Search code examples
pythonscikit-learnpipelinetraining-data

Using Column Transformer in Scikit to preprocess train and test data with target variable


I have problems to preprocess the dataset as a whole with columntransformer - maybe you can help:

First I read in my dataset:

X_train, X_test, y_train, y_test = train_test_split(df, target, test_size=0.2, random_state=seed)

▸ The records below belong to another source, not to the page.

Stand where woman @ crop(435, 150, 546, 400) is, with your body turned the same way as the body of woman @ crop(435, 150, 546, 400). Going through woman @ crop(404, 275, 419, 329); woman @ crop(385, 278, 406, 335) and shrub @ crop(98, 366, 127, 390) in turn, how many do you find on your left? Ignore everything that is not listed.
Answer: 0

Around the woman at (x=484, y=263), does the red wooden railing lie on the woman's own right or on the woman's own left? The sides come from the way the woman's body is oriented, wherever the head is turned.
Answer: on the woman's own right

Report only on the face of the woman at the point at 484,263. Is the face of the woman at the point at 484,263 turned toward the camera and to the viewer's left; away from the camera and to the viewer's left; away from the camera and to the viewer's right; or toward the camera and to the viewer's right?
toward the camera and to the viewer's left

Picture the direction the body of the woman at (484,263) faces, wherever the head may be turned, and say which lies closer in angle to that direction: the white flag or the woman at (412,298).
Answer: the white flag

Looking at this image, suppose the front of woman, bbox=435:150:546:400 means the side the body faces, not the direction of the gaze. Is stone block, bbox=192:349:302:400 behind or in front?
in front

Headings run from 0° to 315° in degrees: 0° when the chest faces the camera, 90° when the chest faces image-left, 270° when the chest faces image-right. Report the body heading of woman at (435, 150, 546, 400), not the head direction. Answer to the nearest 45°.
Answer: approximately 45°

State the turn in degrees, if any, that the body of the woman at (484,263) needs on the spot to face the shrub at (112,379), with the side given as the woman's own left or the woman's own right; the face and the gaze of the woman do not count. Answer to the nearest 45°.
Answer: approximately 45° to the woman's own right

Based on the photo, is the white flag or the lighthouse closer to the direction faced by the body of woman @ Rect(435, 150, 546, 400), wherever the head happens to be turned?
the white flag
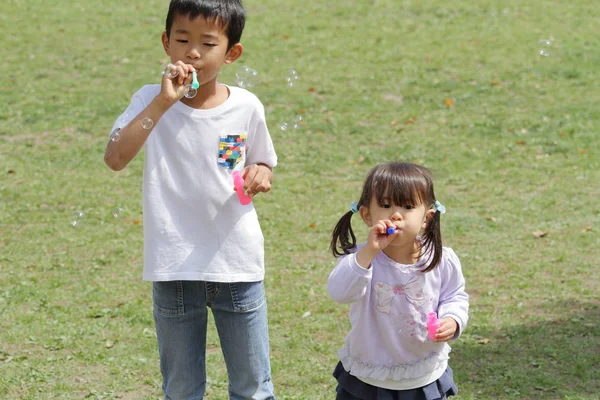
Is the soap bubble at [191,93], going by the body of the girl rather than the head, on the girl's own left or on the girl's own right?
on the girl's own right

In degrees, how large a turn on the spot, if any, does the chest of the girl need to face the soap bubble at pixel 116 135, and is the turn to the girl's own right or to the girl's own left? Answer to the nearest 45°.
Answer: approximately 90° to the girl's own right

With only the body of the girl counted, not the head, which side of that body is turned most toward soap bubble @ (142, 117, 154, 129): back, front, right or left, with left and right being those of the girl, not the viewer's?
right

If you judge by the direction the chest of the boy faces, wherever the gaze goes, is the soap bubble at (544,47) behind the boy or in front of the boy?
behind

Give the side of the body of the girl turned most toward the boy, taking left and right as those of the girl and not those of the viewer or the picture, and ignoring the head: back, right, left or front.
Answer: right

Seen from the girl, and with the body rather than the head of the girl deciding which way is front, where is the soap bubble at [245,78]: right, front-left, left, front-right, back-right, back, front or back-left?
back-right

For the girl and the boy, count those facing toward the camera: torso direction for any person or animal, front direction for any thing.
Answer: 2
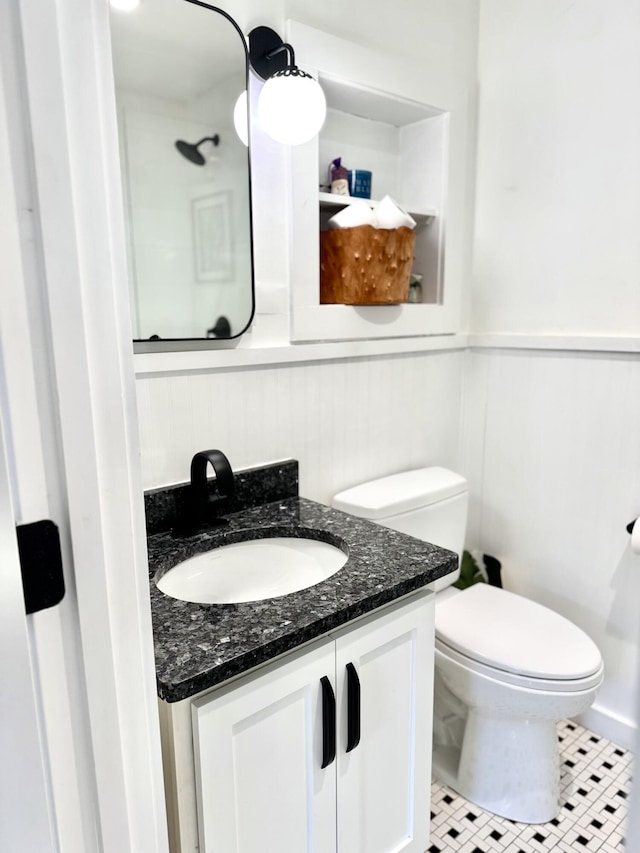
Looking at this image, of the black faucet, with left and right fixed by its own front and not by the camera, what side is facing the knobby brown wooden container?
left

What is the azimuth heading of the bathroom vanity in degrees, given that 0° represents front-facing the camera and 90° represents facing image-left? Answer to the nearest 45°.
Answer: approximately 315°

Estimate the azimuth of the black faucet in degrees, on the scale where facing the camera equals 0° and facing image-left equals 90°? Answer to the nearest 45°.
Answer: approximately 315°
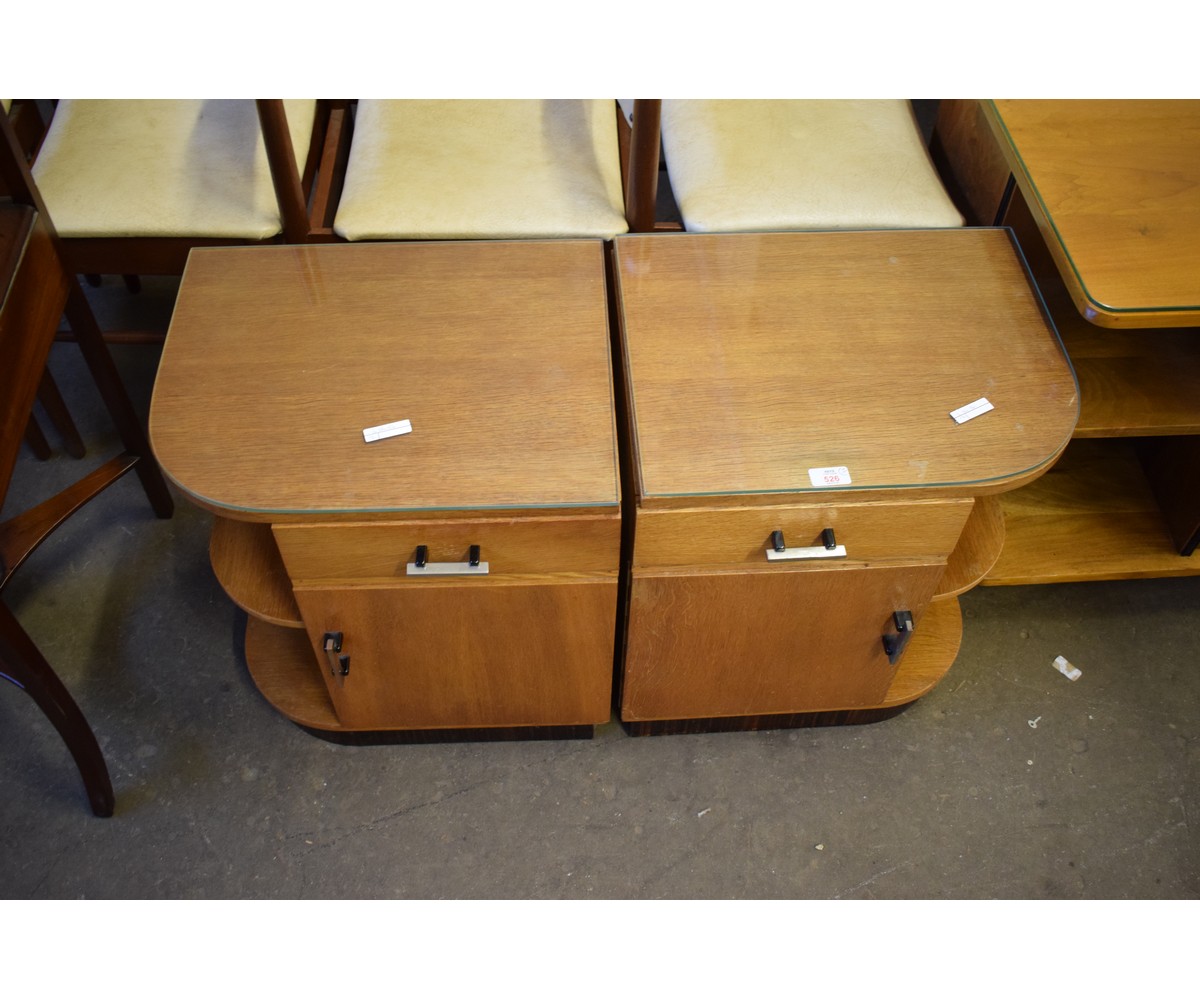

Then I do my preprocessing:

preprocessor = ColumnTransformer(
    transformers=
    [
        ("col_drop", "drop",["col1","col2",]),
        ('enc_1', BinaryEncoder(), ["Bank"]),
        ('enc_2', OneHotEncoder(), ["Chair"]),
        ('log', FunctionTransformer(np.log1p, validate=False), log_features),
        ('log_p', FunctionTransformer(np.log1p, validate=False), ["target_y]),
        ('pow', PowerTransformer(method="yeo-johnson"), pow_features)
      
    ],
     remainder='passthrough',n_jobs=-1)

And after that I call a pipeline with my preprocessor:

pipe.fit_transform(X_train, y_train)

This produces the error: A given column is not a column of the dataframe

And this makes in a way sense, because I use the preprocessor to do a nlog1p function on target_y, which is basically my target feature, which is only present in y_train and y_test. I assume that this causes the error, because the target is not in X_train.

Question: Is it possible to preprocess X and y at once or is it mandatory to use another columntransformer/pipeline for my y values? Is there any good solution for this?


Solution

  • You cannot preprocess targets in a ColumnTransformer or Pipeline (unless you plan on putting them together with the independent variables and then splitting them out later); however, there is the TransformedTargetRegressor (docs) meant for this use-case.